Polly, reprise par deadwater, ne cherche pas à honorer un classique : elle le regarde droit dans les yeux et décide de ne pas détourner le regard.
Polly arrive avec une lourdeur sourde, presque physique. Rien de spectaculaire, rien de clinquant. Juste une sensation immédiate de malaise maîtrisé, comme si le morceau avançait avec un poids supplémentaire sur les épaules. Dès les premières mesures, on comprend que cette relecture n’a rien d’un exercice nostalgique. Elle s’installe dans une zone plus sombre, plus dense, où la tension n’est jamais relâchée, seulement déplacée.
À la manœuvre, deadwater choisit une approche radicalement intelligente : ne pas moderniser Polly en la rendant plus brillante, mais en la rendant plus lourde. Le tempo pulse légèrement différemment, plus affirmé, presque mécanique par moments, tout en conservant cette impression d’étouffement qui faisait la force du morceau original. Ici, la retenue devient une arme.
Impossible de ne pas sentir l’ombre de Nirvana planer sur chaque accord. Mais deadwater ne cherche jamais à imiter. Là où la version originale avançait sur un fil fragile, presque acoustique dans son malaise, cette reprise injecte une densité moderne, plus électrique, plus oppressante. Les guitares sont plus épaisses, plus granuleuses, comme si le morceau avait été plongé dans un bain de goudron sonore.
La voix, volontairement contenue, refuse toute théâtralité. Elle ne crie pas, elle insiste. Elle avance avec une froideur presque clinique, renforçant le caractère profondément inconfortable du texte. Polly n’a jamais été une chanson facile, et deadwater le comprend parfaitement. Plutôt que d’adoucir cette gêne, le groupe la prolonge, la creuse, la rend contemporaine. Le malaise n’est plus une relique des années 90, c’est un état toujours actif.

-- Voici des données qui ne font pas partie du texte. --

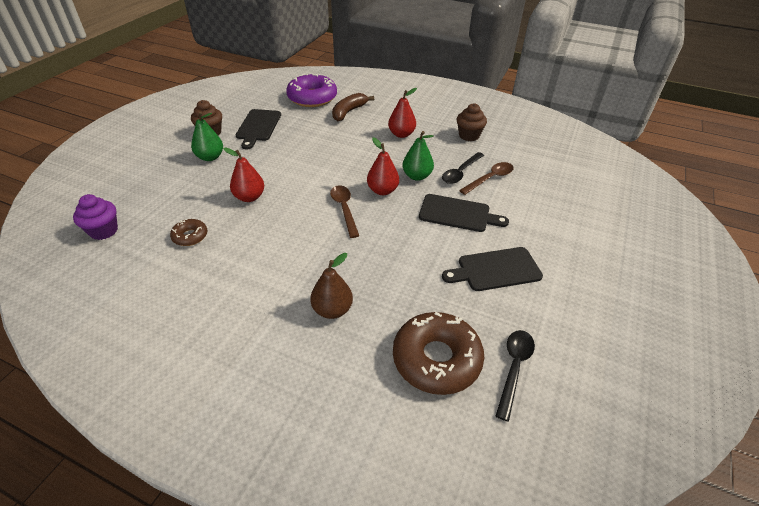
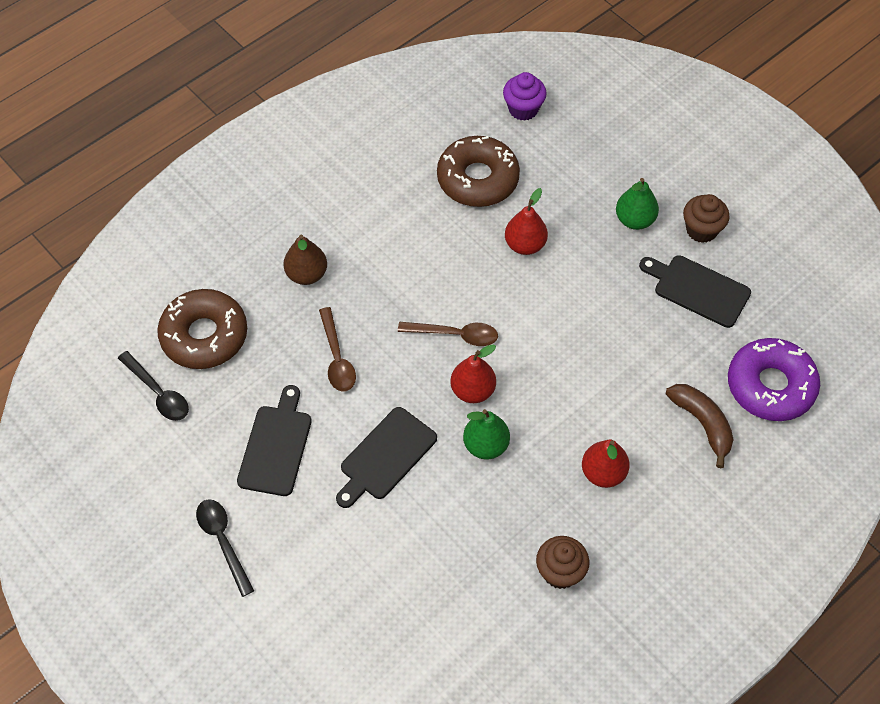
camera: 115 degrees right, 15 degrees up
(190, 236) = (477, 179): brown donut -> brown donut, size x2.03
(460, 172) = (469, 506): black spoon -> black spoon (223, 542)
(490, 179) = (437, 538): brown spoon -> brown spoon (337, 358)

Musicalement, cette version joue sur une agressivité retenue, comme une violence constamment réprimée. Les silences sont lourds, les respirations rares. Chaque montée semble promettre une explosion qui n’arrive jamais vraiment, laissant l’auditeur dans une attente nerveuse. Cette frustration volontaire est précisément ce qui rend la reprise si efficace. Polly ne cherche pas à libérer, elle enferme.
On sent chez deadwater une compréhension fine de ce que représente ce morceau dans l’histoire du rock. Pas un hymne, mais un témoignage dérangeant. En accentuant l’aspect grunge moderne, presque industriel par endroits, le groupe replace Polly dans un contexte actuel, où la noirceur n’a rien perdu de sa pertinence. Le morceau devient un rappel brutal : certaines histoires ne vieillissent pas, elles changent simplement de décor.
Cette reprise ne cherche pas à séduire les puristes ni à choquer gratuitement. Elle impose une relecture honnête, cohérente, profondément respectueuse dans son refus de la facilité. deadwater ne rend pas Polly plus accessible, il la rend plus lourde à porter. Et c’est exactement ce qu’on attend d’une reprise réussie : qu’elle dérange à nouveau.
Polly, version deadwater, n’est pas un hommage confortable. C’est une réactivation. Un rappel que le grunge n’était pas qu’un son, mais une tension morale, une façon de regarder le monde sans filtre. Et tant que des groupes comme deadwater continueront à explorer cette zone inconfortable, le grunge restera vivant — non pas comme un souvenir, mais comme une plaie encore ouverte.